── Study material

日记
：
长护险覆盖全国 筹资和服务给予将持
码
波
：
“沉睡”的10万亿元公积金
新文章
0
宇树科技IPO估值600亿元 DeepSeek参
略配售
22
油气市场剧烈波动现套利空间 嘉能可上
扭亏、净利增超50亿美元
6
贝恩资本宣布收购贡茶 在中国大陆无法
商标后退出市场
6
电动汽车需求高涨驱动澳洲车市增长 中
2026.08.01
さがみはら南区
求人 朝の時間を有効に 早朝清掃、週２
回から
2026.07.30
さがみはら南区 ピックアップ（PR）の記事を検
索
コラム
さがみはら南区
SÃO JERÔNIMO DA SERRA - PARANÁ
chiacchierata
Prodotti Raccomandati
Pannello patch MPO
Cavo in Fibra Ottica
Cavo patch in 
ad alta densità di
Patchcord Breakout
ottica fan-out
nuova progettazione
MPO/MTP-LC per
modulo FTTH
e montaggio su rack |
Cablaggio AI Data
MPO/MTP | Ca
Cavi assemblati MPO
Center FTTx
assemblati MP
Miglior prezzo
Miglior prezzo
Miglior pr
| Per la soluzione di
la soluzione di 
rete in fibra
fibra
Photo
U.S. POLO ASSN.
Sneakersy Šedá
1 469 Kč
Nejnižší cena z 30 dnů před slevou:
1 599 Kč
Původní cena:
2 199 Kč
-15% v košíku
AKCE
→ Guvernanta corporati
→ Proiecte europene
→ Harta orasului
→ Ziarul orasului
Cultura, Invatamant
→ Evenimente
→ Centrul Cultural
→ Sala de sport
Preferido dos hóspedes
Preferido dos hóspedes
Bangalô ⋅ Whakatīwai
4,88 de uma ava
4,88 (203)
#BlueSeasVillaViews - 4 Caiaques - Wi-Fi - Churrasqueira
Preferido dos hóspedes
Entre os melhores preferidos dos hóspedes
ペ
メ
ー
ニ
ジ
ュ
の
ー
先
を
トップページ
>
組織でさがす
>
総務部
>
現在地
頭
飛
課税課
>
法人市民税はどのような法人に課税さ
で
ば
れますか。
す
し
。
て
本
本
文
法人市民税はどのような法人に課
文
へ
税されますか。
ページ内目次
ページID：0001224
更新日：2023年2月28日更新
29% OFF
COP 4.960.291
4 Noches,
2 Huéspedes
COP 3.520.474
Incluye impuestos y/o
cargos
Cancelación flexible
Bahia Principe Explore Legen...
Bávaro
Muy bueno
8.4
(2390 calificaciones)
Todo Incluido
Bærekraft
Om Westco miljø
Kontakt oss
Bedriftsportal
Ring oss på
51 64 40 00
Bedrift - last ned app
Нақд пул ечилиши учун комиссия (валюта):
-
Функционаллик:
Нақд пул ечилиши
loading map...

────

Problem description: In full and unchanged, repeat the data above.

Response box:
日记
：
长护险覆盖全国 筹资和服务给予将持
码
波
：
“沉睡”的10万亿元公积金
新文章
0
宇树科技IPO估值600亿元 DeepSeek参
略配售
22
油气市场剧烈波动现套利空间 嘉能可上
扭亏、净利增超50亿美元
6
贝恩资本宣布收购贡茶 在中国大陆无法
商标后退出市场
6
电动汽车需求高涨驱动澳洲车市增长 中
2026.08.01
さがみはら南区
求人 朝の時間を有効に 早朝清掃、週２
回から
2026.07.30
さがみはら南区 ピックアップ（PR）の記事を検
索
コラム
さがみはら南区
SÃO JERÔNIMO DA SERRA - PARANÁ
chiacchierata
Prodotti Raccomandati
Pannello patch MPO
Cavo in Fibra Ottica
Cavo patch in 
ad alta densità di
Patchcord Breakout
ottica fan-out
nuova progettazione
MPO/MTP-LC per
modulo FTTH
e montaggio su rack |
Cablaggio AI Data
MPO/MTP | Ca
Cavi assemblati MPO
Center FTTx
assemblati MP
Miglior prezzo
Miglior prezzo
Miglior pr
| Per la soluzione di
la soluzione di 
rete in fibra
fibra
Photo
U.S. POLO ASSN.
Sneakersy Šedá
1 469 Kč
Nejnižší cena z 30 dnů před slevou:
1 599 Kč
Původní cena:
2 199 Kč
-15% v košíku
AKCE
→ Guvernanta corporati
→ Proiecte europene
→ Harta orasului
→ Ziarul orasului
Cultura, Invatamant
→ Evenimente
→ Centrul Cultural
→ Sala de sport
Preferido dos hóspedes
Preferido dos hóspedes
Bangalô ⋅ Whakatīwai
4,88 de uma ava
4,88 (203)
#BlueSeasVillaViews - 4 Caiaques - Wi-Fi - Churrasqueira
Preferido dos hóspedes
Entre os melhores preferidos dos hóspedes
ペ
メ
ー
ニ
ジ
ュ
の
ー
先
を
トップページ
>
組織でさがす
>
総務部
>
現在地
頭
飛
課税課
>
法人市民税はどのような法人に課税さ
で
ば
れますか。
す
し
。
て
本
本
文
法人市民税はどのような法人に課
文
へ
税されますか。
ページ内目次
ページID：0001224
更新日：2023年2月28日更新
29% OFF
COP 4.960.291
4 Noches,
2 Huéspedes
COP 3.520.474
Incluye impuestos y/o
cargos
Cancelación flexible
Bahia Principe Explore Legen...
Bávaro
Muy bueno
8.4
(2390 calificaciones)
Todo Incluido
Bærekraft
Om Westco miljø
Kontakt oss
Bedriftsportal
Ring oss på
51 64 40 00
Bedrift - last ned app
Нақд пул ечилиши учун комиссия (валюта):
-
Функционаллик:
Нақд пул ечилиши
loading map...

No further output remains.